SINGAPORE - More Certificates of Entitlement (COEs) will be available for the six-month period starting next month, with more COEs on offer for big cars than smaller ones for the first time.
The supply of COEs for cars will increase by 14 per cent, according to the figures released yesterday by the Land Transport Authority (LTA). The monthly COE supply for small cars (1,600cc and below) will rise by 9.15 per cent to 728, while that of big cars (above 1,600cc) will see a 23.31 per cent surge to 746.
In the open category, where COEs can be used for any category but are usually used for big cars, the COE supply will see a 9.7 per cent increase to 522 each month. There will also be 63 more COEs for commercial vehicles each month, but motorcycles will see 51 fewer COEs — the only category that witnessed a drop.
The quota takes into account the 0.5 per cent vehicle growth rate, vehicles deregistered in the last six months, as well as adjustments for the change in the taxi population, expired COEs and over-projections of vehicle deregistrations in 2008 and 2009.
The increase in the supply of COEs is driven largely by a surge in deregistration over the last six months. In the first six months of the year, 19,349 vehicles were scrapped, compared with 16,133 in the previous six months. Specifically, 48.18 per cent more small cars and 38.33 per cent more big ones were scrapped in the last six months, when compared with the previous six.
The number of vehicles reaching the end of their decade-long COE is expected to continue to grow over the next one to two years, offering the prospect of more COEs in the future.
Despite the increase in supply of COEs for cars in the next six months, motor traders felt car buyers should still brace themselves for high COE premiums, as they cited pent-up demand that outpaces the number of COEs available.

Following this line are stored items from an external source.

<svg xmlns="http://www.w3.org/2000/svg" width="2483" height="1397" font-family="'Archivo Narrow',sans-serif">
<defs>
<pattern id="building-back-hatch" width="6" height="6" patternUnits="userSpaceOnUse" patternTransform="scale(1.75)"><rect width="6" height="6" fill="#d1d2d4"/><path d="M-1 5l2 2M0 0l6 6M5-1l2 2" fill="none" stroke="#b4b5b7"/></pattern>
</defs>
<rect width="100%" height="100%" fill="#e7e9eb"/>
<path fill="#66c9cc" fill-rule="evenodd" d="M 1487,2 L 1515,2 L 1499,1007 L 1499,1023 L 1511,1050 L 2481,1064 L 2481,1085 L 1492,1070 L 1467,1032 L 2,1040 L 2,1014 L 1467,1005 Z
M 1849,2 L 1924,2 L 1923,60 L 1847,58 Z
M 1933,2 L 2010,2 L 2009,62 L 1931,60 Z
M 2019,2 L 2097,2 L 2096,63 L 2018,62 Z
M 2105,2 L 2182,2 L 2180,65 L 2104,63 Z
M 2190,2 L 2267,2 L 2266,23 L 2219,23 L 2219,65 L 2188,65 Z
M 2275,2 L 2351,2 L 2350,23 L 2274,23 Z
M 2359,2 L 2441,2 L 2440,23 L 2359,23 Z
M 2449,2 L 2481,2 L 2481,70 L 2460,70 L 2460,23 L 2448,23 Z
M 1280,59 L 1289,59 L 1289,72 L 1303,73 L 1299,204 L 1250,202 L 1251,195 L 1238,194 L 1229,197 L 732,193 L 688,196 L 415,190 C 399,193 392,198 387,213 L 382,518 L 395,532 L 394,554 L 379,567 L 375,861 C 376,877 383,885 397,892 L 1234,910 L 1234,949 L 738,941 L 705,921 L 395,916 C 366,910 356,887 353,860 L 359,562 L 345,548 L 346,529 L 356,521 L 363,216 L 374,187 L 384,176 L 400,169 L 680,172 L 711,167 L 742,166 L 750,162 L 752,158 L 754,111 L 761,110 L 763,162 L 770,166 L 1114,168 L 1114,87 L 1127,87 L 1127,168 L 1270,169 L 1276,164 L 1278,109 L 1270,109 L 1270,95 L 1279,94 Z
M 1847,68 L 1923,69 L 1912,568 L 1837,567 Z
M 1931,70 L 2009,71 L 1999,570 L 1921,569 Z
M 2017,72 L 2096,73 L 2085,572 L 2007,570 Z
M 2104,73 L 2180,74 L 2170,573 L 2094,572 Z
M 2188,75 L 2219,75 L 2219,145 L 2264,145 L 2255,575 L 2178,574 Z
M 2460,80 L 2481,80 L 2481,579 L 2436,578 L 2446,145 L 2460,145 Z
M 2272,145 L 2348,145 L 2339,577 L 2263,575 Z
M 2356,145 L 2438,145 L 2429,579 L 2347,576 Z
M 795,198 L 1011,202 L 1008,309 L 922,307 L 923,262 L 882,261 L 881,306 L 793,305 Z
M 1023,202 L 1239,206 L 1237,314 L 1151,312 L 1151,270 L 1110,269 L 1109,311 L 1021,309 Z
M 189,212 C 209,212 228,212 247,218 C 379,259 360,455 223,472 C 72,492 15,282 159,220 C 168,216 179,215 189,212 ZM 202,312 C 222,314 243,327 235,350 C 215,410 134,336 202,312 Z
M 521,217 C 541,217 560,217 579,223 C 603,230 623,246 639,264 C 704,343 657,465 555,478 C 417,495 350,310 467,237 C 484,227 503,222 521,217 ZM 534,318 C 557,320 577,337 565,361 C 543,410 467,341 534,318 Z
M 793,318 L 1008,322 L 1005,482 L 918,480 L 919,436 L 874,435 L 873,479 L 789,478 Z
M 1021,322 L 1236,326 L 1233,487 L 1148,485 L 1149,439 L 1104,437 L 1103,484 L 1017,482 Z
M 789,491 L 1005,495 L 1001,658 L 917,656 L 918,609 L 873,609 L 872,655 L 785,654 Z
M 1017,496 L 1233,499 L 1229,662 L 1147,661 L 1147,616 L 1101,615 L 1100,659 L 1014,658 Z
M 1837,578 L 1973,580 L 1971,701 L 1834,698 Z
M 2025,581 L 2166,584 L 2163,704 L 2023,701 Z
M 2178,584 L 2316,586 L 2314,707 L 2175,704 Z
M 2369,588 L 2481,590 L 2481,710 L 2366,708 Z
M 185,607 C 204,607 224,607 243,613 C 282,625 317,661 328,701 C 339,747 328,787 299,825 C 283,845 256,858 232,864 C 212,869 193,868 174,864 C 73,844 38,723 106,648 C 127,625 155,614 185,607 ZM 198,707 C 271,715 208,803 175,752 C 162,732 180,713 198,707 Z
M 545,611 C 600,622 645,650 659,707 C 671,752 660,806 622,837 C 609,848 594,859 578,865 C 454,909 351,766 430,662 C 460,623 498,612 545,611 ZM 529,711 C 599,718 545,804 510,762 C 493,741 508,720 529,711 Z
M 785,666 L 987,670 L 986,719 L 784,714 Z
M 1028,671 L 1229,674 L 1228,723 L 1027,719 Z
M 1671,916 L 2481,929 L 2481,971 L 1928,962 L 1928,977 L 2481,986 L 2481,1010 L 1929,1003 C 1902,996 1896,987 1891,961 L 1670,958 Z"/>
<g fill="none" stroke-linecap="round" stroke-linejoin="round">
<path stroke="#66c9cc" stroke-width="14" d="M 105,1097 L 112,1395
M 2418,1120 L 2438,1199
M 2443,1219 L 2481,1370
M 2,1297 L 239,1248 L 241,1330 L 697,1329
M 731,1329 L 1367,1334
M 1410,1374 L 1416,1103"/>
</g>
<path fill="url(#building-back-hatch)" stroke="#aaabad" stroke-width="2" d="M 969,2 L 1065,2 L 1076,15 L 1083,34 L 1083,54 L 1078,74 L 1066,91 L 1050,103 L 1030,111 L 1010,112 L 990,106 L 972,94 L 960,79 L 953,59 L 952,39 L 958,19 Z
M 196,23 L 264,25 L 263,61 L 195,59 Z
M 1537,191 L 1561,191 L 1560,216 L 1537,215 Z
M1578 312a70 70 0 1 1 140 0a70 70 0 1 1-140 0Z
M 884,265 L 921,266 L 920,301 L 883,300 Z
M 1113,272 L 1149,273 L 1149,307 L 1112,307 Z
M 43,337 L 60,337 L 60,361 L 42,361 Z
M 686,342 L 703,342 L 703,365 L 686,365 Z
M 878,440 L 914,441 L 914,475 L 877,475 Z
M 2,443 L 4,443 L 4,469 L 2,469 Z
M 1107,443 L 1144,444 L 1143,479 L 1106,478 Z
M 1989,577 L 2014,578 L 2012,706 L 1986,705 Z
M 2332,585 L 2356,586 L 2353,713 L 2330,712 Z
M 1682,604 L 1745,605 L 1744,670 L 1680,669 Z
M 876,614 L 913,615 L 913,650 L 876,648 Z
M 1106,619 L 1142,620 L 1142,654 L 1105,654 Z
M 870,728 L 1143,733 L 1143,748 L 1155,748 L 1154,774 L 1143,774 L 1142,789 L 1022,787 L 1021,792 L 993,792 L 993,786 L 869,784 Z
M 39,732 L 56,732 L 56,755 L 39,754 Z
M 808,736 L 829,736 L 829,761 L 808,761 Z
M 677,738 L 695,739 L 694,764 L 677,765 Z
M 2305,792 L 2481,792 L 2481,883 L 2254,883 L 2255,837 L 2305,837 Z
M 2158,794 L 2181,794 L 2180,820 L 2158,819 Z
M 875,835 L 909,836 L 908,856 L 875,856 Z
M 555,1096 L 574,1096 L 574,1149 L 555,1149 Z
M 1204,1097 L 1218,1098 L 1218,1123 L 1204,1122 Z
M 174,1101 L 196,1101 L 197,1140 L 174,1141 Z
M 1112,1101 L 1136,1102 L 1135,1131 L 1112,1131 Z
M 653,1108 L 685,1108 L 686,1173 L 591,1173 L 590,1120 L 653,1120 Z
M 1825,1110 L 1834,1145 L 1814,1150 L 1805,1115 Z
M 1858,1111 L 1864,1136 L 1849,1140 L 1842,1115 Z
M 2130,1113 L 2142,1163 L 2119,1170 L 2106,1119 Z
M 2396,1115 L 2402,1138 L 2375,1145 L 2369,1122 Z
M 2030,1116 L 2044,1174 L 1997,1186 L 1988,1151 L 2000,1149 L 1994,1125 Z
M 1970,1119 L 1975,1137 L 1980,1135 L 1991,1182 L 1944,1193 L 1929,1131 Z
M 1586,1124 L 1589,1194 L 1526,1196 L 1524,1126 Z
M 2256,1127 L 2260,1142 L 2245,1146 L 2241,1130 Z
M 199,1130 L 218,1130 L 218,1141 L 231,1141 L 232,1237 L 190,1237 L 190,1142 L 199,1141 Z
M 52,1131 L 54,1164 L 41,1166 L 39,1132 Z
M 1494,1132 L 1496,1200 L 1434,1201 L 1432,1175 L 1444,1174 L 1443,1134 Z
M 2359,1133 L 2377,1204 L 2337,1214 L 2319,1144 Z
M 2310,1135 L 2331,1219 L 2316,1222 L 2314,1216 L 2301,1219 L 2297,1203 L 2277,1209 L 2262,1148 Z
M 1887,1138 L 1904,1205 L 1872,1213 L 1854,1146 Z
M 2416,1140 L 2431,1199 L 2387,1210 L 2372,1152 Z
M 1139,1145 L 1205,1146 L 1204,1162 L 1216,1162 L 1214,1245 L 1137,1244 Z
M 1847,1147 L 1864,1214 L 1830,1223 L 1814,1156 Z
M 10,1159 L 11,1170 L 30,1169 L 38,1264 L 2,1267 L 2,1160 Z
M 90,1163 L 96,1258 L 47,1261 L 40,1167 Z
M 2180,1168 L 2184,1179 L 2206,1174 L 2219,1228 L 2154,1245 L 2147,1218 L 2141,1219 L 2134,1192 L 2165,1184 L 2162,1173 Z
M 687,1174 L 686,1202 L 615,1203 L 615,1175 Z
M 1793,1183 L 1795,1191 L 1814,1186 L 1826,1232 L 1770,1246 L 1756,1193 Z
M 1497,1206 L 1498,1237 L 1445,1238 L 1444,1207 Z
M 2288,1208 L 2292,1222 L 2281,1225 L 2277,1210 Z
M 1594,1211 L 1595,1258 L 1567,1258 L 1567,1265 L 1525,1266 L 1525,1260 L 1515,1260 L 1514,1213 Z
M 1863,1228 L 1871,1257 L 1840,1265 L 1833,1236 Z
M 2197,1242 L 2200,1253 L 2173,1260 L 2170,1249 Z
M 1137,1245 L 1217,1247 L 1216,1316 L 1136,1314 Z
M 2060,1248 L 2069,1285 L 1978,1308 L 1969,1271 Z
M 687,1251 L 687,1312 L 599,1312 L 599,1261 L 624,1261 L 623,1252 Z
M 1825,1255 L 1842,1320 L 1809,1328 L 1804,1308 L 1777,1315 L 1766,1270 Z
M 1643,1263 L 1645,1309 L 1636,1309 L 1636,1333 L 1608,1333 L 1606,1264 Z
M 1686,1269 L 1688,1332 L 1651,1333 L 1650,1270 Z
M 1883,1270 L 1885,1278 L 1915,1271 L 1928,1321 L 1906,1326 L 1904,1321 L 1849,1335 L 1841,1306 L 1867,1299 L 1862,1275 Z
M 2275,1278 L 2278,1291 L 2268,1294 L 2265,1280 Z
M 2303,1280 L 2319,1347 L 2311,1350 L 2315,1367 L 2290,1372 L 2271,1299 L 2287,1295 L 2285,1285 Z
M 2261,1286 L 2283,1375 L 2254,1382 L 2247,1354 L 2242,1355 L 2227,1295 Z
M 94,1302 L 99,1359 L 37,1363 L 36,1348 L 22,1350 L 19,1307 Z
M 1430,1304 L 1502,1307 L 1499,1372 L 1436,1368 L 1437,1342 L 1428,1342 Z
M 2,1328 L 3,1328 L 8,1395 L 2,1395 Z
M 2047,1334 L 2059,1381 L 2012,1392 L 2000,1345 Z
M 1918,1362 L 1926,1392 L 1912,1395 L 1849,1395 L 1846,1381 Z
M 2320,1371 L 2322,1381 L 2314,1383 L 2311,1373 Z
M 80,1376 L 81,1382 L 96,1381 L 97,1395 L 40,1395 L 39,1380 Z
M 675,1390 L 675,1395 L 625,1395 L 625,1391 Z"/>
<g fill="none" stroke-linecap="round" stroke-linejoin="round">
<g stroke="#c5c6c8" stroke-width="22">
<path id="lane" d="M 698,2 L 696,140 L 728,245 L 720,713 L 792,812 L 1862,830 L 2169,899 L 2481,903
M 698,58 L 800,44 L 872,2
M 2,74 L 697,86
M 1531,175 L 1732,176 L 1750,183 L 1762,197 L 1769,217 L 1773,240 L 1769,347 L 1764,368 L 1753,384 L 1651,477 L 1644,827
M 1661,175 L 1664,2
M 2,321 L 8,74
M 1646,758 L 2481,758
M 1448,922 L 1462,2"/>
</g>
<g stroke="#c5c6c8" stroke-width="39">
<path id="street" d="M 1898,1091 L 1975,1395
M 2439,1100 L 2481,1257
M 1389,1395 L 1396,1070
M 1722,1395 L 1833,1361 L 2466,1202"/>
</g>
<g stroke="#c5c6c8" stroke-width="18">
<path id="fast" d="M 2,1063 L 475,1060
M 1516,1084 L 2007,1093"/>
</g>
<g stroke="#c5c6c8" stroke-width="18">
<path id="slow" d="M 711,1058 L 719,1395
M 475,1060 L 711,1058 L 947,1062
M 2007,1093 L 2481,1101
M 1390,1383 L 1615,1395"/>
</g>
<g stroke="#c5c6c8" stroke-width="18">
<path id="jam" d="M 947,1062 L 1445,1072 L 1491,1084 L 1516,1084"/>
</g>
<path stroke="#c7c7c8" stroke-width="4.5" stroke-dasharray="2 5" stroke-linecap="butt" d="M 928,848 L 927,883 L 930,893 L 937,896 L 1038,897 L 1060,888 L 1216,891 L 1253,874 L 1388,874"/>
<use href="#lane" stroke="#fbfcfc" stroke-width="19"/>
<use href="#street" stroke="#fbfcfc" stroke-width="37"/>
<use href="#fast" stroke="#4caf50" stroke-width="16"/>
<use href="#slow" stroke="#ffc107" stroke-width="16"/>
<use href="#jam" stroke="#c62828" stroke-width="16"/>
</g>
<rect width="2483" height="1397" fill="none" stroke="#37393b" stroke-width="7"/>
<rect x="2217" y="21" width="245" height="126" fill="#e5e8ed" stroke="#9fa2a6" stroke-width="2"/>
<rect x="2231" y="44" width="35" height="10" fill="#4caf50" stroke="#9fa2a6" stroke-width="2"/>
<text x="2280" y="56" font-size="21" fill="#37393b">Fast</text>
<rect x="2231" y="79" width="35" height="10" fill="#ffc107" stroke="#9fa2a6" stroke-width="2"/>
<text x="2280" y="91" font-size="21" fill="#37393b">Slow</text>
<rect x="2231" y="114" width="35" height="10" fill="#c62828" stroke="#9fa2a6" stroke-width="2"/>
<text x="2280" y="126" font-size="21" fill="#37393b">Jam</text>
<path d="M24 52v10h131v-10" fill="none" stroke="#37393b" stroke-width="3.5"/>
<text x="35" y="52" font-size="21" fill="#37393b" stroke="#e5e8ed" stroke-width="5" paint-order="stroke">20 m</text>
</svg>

“The rise in number is minimal and I believe it is still not enough to satisfy the demand by the market currently,” said Mr Raymond Tang, Honorary Secretary of the Singapore Vehicle Traders Association.
Mr Ron Lim, General Manager of Nissan agent Tan Chong Motor, expressed concerns over the supply of COEs for big cars outstripping that for smaller ones.
“It contradicts what the LTA is trying to achieve, which is social equity, as the numbers do not make mass-market cars in Category A more accessible to those who need them,” he said.
The Government is currently considering ways to make the vehicle quota system more socially equitable, with the LTA looking at refining the COE system, so that the small-cars category could “better retain the original purpose” of catering to buyers of mass-market cars. Besides the COE system, the LTA is also looking at whether to levy surcharges for multiple car ownership.
Mr Tang also felt that mass-market buyers could be squeezed out as buyers of luxury makes in the small-cars category rush in to secure their vehicles before the Government introduces changes.
Dealers expect some buyers to remain on the sidelines at next week’s bidding exercise.
“We can expect some correction of prices in the next round as buyers may hold back as they wait for the new quota to kick in,” said Mr Lim.